Dans ce film virtuose, applaudissons d’abord le casting parfait : Masatoshi Nagase en homme brisé qui devient peu à peu un handicapé sensoriel totalement privé de la vue, et Ayame Misaki, aussi rayonnante que touchante de fragilité dans le rôle de Misako, forment un duo brillant. Les personnages secondaires sont également interprétés avec une grande sensibilité - les scènes - notamment - de test des textes d’audiodescription sont passionnantes autant pour la justesse du jeu des acteurs que pour leurs répliques empreintes de poésie et d’intelligence.
Félicitons ensuite la photographie, métaphore de la sensorialité, sublime de grâce, de force évocatrice et d’onirisme. Jouant des halos de lumière, taquinant notre perception visuelle, tantôt elle nous étourdit de mouvements, tantôt se fige sur le velouté de la peau de Misako, tantôt nous immerge en contre-plongée dans une forêt oppressante où l’on cherche là-haut les rayons du soleil…Souvent caméra subjective, elle montre la fenêtre qui se réduit comme peau de chagrin du champ visuel de Masaya, éblouit et se pique d’éclats de lumière, de points lumineux colorés quand elle entoure les rêves éveillés de Misako. Elle s’accompagne d’une bande sonore, aussi délicate que remarquable, composée de la musique du talentueux Ibrahim Maalouf qui a inventé une musique à la fois mélancolique et enveloppante et de bruits appartenant au quotidien des non-voyants ( le tapotement du bâton sur le sol, le bruit métallique d’une rampe froide…).

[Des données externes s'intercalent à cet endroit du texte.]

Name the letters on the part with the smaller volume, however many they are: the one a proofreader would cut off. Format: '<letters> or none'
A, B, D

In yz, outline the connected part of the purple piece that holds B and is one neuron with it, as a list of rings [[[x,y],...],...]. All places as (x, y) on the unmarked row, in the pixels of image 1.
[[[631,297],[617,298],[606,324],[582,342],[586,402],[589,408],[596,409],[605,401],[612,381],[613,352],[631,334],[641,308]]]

Le scénario, pour finir, est une petite merveille empreinte de sagesse et de délicatesse. D’une pudeur opportune, il raconte la rencontre lumineuse de deux êtres qui fuient une réalité qui les effraie et apprennent à appréhender le monde autrement. Elle, se réfugie dans « le carcan des mots », lui, n’imagine de liberté que dans la lumière. Ils se rejoignent au bon moment, expérimentant « la beauté et la tristesse des choses qui périssent » et s’ouvrent ensemble à la potentialité naissante d’autres sensations à vivre. Le toucher est ainsi un exutoire sensuel qui irise de manière émouvante l’image. Une jeune femme qui « espère un espoir plus tangible » et « adorait courir après le coucher du soleil », une statue de sable « qui disparaît sans laisser de trace », un corps qui s’éveille, une photo pour ne pas oublier, une projection de soi-même et un « Je viens à toi » en fermeture... qui n’admet pas d’autre conclusion que celle d’avoir face à soi un film magnifique…d’une empathie bouleversante.
Vers la lumière
Date de sortie : 10 janvier 2018
Durée : 1h 41min
Réalisatrice: Naomi Kawase
Avec Masatoshi Nagase, Ayame Misaki, Tatsuya Fuji, Kazuko Shirakawa…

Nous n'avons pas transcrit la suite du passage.